Les investisseurs internationaux préfèrent des juridictions sûres où les règles sont stables, les contrats respectés, et les tribunaux prévisibles», commente l’agence suisso-africaine. Remédier avec plus d’agilité à la fragmentation des marchés et édifier un véritable écosystème financier intégré, tout en renforçant l’infrastructure par l’innovation technologique et les investissements stratégiques, est un challenge sans lequel la finance africaine devra attendre encore longtemps avant de devenir ce moteur de développement, de croissance économique et de résilience, tant espéré.
Avec 5000 milliards de dollars d’actifs sous gestion, le Luxembourg et son célèbre boulevard Royal, premier centre européen de fonds d’investissement, deuxième centre mondial après les Etats-Unis et le plus grand centre de gestion de patrimoine de la zone euro, «offre un modèle bien rodé. Ici, tout est pensé pour séduire les gestionnaires de fonds : régulations flexibles, expertise juridique de pointe, fiscalité douce», note la même source.
Pareil pour la place financière asiatique Singapour (près de 5000 milliards de dollars), 6e place financière mondiale et 3e en Asie, derrière Hong Kong et Shanghai et devant Tokyo ou encore Genève, première place en matière de gestion de fortune privée, plus de la moitié des capitaux étrangers placés dans le pays et 27% de la fortune mondiale offshore privée et Gibraltar un coin idéal pour les directeurs de holding et de sociétés internationales voulant profiter d’une ouverture toute proche vers le Maghreb.

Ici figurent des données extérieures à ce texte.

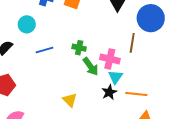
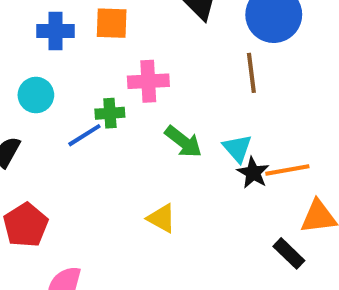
green cross: (79, 48) -> (110, 113), moved
pink cross: (110, 59) -> (148, 81), moved
black star: (109, 92) -> (253, 173), moved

Moteur d’un renouveau économique
A l’inverse, beaucoup de pays africains, dont les magnats de la grande délinquance financière sont des clients attitrés de ces grandes places financières, «souffrent d’une bureaucratie lente, de lois floues et d’instabilités macroéconomiques», diagnostiquent les auteurs de l’étude. Résultat : «Des marchés porteurs, comme celui des PME qui représentent 80% des emplois formels sur le continent, peinent à trouver les financements nécessaires.» S’élevant à 940 milliards de dollars en 2024, le déficit de financement des PME «alimente un cycle vicieux : peu de financements, peu de croissance, peu d’attractivité». Alors que le potentiel existant est loin de manquer.
Les fonds de pension africains cumulent des centaines de milliards de dollars sous-utilisés. Orientées vers des PME, des infrastructures ou des projets d’innovation, ces ressources pourraient devenir le moteur d’un renouveau économique. «Pour inverser la tendance, il faudra plus que des discours. Les pays africains doivent simplifier leurs lois, sécuriser les contrats et mobiliser les capitaux locaux.

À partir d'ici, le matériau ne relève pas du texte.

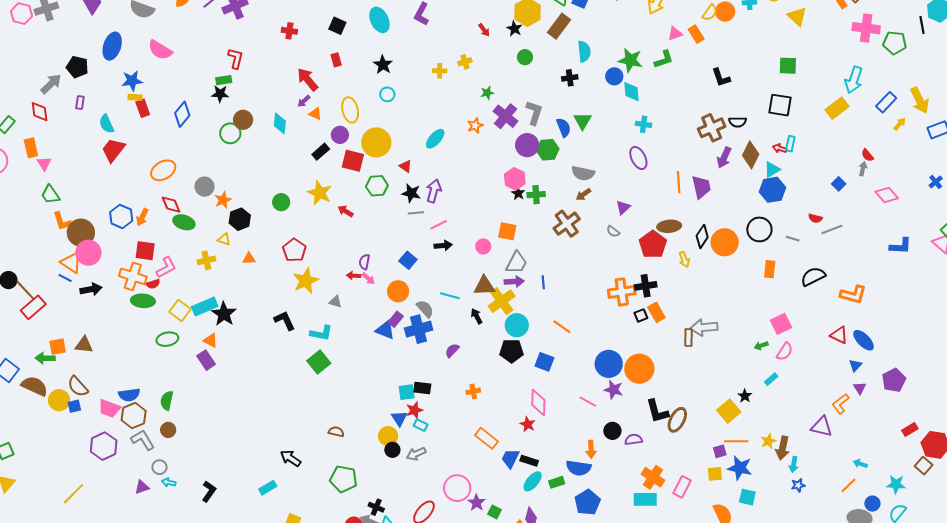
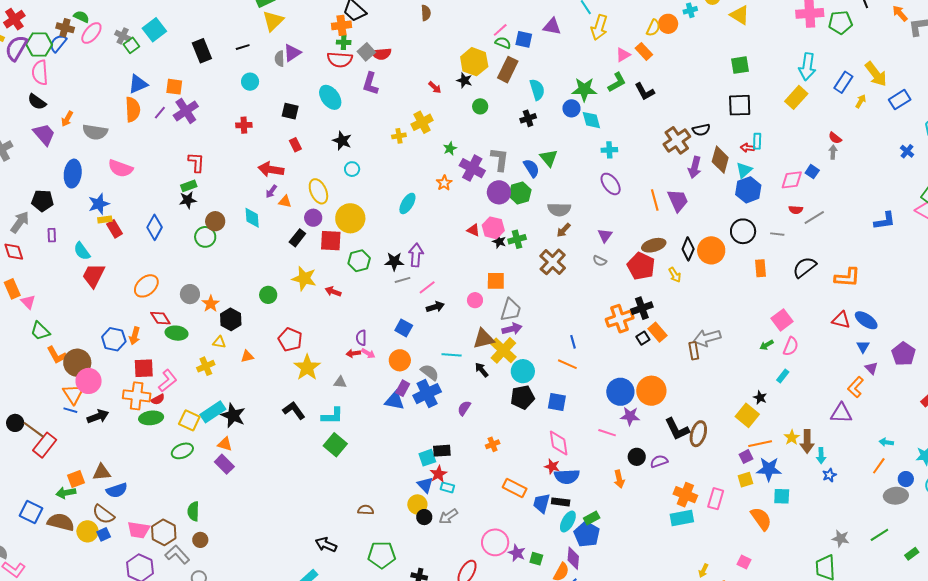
yellow cross: (465, 62) -> (422, 122), size x1.5
black L-shape: (721, 78) -> (645, 91), moved
red arrow: (308, 79) -> (271, 169), turned -30
red triangle: (406, 166) -> (473, 230), moved
pink diamond: (887, 195) -> (792, 180), moved, turned -45
orange triangle: (71, 263) -> (73, 394), turned 35
blue line: (543, 282) -> (573, 342), moved
blue semicircle: (129, 395) -> (117, 490), moved
blue semicircle: (579, 468) -> (567, 476), moved
blue pentagon: (587, 502) -> (587, 534), moved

Les caisses nationales de sécurité sociale (CNSS), caisses des dépôts et consignations (CDC), fonds de pension et banques publiques de développement, qui gèrent des centaines de milliards souvent sous-exploités, doivent devenir des leviers pour financer les PME, les infrastructures et l’innovation», plaide-t-on. D’autant que les fonds de pension africains pèsent, aujourd’hui, plus de 600 milliards de dollars, dont 500 milliards en Afrique du Sud et 33 milliards au Nigeria, indique la même agence. Mieux : d’ici 2050, leurs actifs pourraient exploser pour atteindre 7300 milliards de dollars.

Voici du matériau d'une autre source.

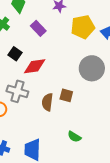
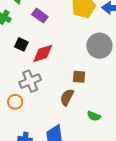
gray cross: (17, 91) -> (30, 81), turned -30
brown semicircle: (47, 102) -> (67, 97), moved, turned 30

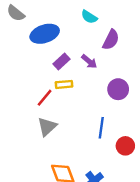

Une manne gigantesque, «encore sous-utilisée», à même de servir de «levier pour attirer les capitaux privés qui cherchent à diversifier les risques». Idem pour les banques publiques de développement du continent, dont les actifs totaux dépassent 100 milliards de dollars et qui disposent de ressources à long terme, y ajoute-t-on. En somme, tout porte à croire que l’Afrique a plus que besoin d’une industrie financière mature et diversifiée qui réponde à ses différents besoins en capitaux et les juridictions de grands changements transformateurs. A défaut, ces juridictions seront condamnées à «rester dans l’ombre des grandes places internationales» et le continent «continuera de financer sa propre marginalisation», a-t-on mis en garde.